━━ Excerpted data

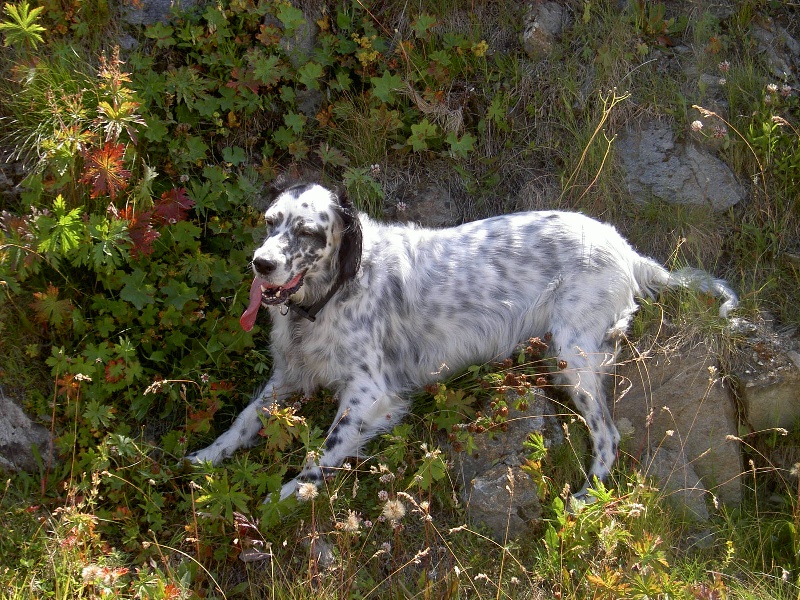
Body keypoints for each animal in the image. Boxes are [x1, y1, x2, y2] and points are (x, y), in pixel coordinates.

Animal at [189, 182, 736, 502]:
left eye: (306, 230)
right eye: (270, 222)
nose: (260, 263)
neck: (330, 295)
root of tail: (624, 247)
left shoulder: (372, 393)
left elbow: (320, 452)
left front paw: (285, 498)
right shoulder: (287, 376)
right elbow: (242, 421)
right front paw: (205, 458)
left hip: (574, 355)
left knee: (608, 436)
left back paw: (586, 496)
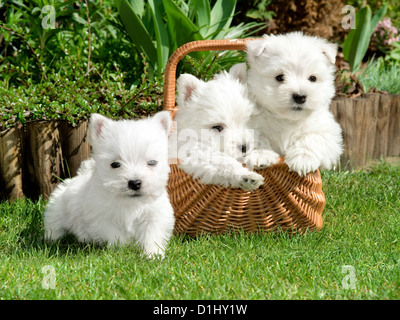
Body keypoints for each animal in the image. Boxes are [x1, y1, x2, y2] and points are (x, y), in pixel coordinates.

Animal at [44, 112, 175, 258]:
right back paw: (52, 238)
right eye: (115, 164)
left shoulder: (155, 215)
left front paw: (152, 254)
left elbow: (152, 235)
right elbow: (115, 236)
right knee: (54, 225)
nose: (134, 183)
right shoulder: (102, 219)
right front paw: (121, 250)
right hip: (56, 210)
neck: (130, 203)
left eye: (152, 162)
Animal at [233, 31, 342, 176]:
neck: (288, 120)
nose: (300, 97)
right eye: (279, 77)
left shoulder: (329, 134)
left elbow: (312, 138)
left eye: (312, 78)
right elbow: (260, 138)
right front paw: (261, 155)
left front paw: (302, 159)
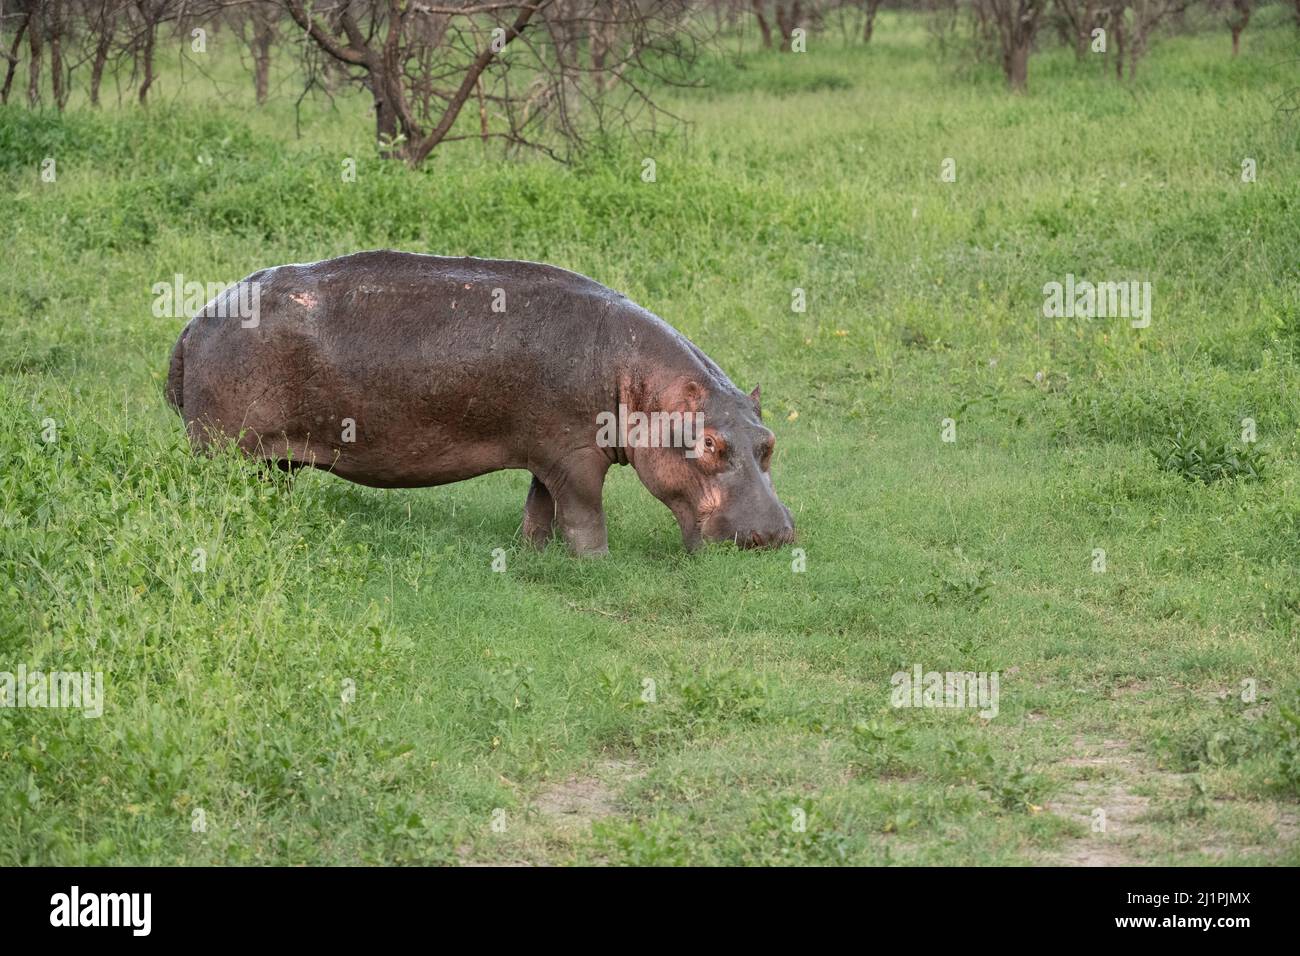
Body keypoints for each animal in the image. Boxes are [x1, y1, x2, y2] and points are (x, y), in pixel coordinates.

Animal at [162, 251, 790, 556]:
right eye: (708, 443)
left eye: (769, 443)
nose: (776, 535)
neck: (640, 381)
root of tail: (192, 324)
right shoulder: (576, 455)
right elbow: (584, 516)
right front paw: (597, 564)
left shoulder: (548, 452)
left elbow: (540, 510)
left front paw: (533, 555)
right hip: (220, 451)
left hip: (272, 460)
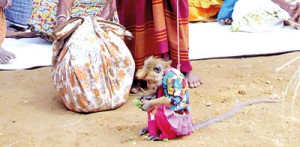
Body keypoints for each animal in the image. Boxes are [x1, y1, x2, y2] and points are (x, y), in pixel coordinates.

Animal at [135, 55, 278, 141]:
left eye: (149, 80)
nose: (149, 86)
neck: (165, 72)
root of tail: (190, 127)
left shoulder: (171, 79)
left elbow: (174, 99)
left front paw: (147, 104)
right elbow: (157, 95)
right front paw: (145, 96)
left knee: (161, 109)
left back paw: (161, 136)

━━━━

_Activity_: Look through the data above. Find each line with the string "back" and copy it.

_Finished exercise_:
left back paw: (586, 496)
right back paw: (52, 238)
left back paw: (161, 136)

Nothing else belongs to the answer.